二位は確かに小林太郎とあって、全教科九十点台後半ね。
「ふーん、小林君って知らないけれど、ずいぶんと頭いいのね」
「成績がいいのは高尾君と一緒ですけど、高尾君と違ってなんだか暗い感じですよ。ちょっと小太りでいかにもがり勉みたいな」
ケロちゃんが言う特徴を思い起こしてみると、そういえば廊下で何回かすれ違ったことがあるかもしれないわ。なるほど、彼が小林君ね。
「ねえ六花ちゃん」
ぴあのさんが私に話しかけてきた。ぴあのさんも小林君について何かあるのかしら?
「なんで日本史だけ成績普通なの?」
――小林君関係なし!? しかもよりによってその話題!?
「いいでしょ別に! 日本史苦手なのよっ」
ほかの教科よかったんだからいいじゃないの! 全体九位なんだし……!
「どうやらそのようだな」
背後から聞こえた声に、私はびっくりして振り返る。
「枇々木先生!」
そこには枇々木先生が手に答案の束を持って立っていた。
「聞いていらしたの?」
「キャー、先生最低ですっ。女子の会話を盗み聞きするなんて」
「これだけ大声で騒がれれば、嫌でもな」
私の質問にケロちゃんが悪乗りする。それに対していちいち真面目に答える枇々木先生。適当にあしらっておけばいいのに、やっぱり真面目よね。

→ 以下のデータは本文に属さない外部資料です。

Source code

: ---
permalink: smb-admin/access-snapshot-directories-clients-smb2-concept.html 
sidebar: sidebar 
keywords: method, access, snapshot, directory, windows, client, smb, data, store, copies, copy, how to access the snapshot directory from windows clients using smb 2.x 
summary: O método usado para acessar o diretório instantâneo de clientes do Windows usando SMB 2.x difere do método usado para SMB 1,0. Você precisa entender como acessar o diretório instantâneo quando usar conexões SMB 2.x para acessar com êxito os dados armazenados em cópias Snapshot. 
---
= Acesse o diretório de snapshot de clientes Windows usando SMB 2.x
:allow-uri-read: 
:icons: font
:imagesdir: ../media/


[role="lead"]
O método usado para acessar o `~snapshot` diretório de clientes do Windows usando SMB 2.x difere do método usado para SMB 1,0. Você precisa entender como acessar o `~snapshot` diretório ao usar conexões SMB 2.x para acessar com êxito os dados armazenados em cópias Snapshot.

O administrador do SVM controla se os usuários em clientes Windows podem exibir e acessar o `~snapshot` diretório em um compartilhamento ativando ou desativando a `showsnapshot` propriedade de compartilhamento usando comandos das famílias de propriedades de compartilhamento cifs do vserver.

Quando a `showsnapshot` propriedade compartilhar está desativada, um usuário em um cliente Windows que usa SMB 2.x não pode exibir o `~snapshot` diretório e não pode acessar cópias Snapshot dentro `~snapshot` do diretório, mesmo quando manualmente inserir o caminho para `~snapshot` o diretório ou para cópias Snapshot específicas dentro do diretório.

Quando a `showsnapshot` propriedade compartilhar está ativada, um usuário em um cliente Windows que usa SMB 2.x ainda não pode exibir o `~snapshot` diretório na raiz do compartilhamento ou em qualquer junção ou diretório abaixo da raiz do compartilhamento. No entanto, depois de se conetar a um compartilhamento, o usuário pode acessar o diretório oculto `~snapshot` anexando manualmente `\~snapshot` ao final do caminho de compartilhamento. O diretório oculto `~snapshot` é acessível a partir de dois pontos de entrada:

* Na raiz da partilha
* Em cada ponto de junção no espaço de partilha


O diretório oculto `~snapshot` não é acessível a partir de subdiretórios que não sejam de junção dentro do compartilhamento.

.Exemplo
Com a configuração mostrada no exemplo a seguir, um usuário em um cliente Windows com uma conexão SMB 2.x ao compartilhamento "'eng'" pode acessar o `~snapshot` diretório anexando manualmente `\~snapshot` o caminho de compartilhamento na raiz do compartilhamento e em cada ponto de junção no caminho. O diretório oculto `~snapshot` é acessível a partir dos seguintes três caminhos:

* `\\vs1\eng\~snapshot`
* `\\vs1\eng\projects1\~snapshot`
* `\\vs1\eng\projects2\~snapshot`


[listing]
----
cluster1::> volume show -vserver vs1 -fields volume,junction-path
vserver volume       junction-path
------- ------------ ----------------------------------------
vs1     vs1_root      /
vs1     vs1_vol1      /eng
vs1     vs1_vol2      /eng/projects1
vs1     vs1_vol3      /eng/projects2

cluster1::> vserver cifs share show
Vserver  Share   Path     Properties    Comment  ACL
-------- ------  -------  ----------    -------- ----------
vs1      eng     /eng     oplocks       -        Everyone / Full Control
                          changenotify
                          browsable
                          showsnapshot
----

「それより伊妻、現代国語! 点数は九十二点だが、文学史問題が全滅だ」
「あらっ?」
私は首をかしげてごまかそうとしたけれど……ごまかしきれないわよね。
「今回の文学史問題って、一問二点の選択問題が四問でしたよね?」
「それが全滅っていうことは――百引く二かける四で――ええっ!? 他満点なのにもったいない!」
うう、これは言い逃れできないわ。まさかこんな偏った成績になるなんて……。
「まったく。せめて『吾輩は猫である』の作者ぐらい覚えてほしいものだが、どうやら歴史は全般苦手のようだな」
「そ、その問題は二択まで絞ったわよ!」
「普通は夏目漱石一択だ!」
はぁ、と、枇々木先生が大きなため息をついた。
「ともかく、来年は受験生。苦手があるなら早めに克服したほうがいい。いつでも質問に来るように。歴史も高校生の範囲ならわかるから、私のところに聞きに来なさい」
「いや、歴史は歴史の先生に訊くわよ!?」
確かに枇々木先生は国語の先生だから文系だし、歴史もわかるでしょうけど、餅は餅屋ではなくて?
「そうか。それもそうだな」
なんでちょっと残念そうなのよ……?
「南。漢字問題三割! 蛙ヶ口。論説文二割!」
枇々木先生はぴあのさんとケロちゃんに雑にプリントを返すと、どこかに行ってしまった。どうしたのかしら?
「先生、八つ当たりとか大人げない……」
「八つ当たり?」
ぴあのさんの言っていることはよくわからなかった。
「でも、やっぱりタカヒロ君満点一位ってすごいわよね。きっとさぞや喜んでいるんじゃないかしら」
私はドアを開けて、教室に入った。テストも受け取って上位成績者表も見て、廊下にいてもすることがないしね。
「あ……伊妻さん。おはよう」
教室に入った瞬間、目があったタカヒロ君は、予想に反してとても暗い表情をしていた。
久しぶりにちゃんと教師してる枇々木先生。
担当教科が現代国語とかたぶんみんな忘れてた設定。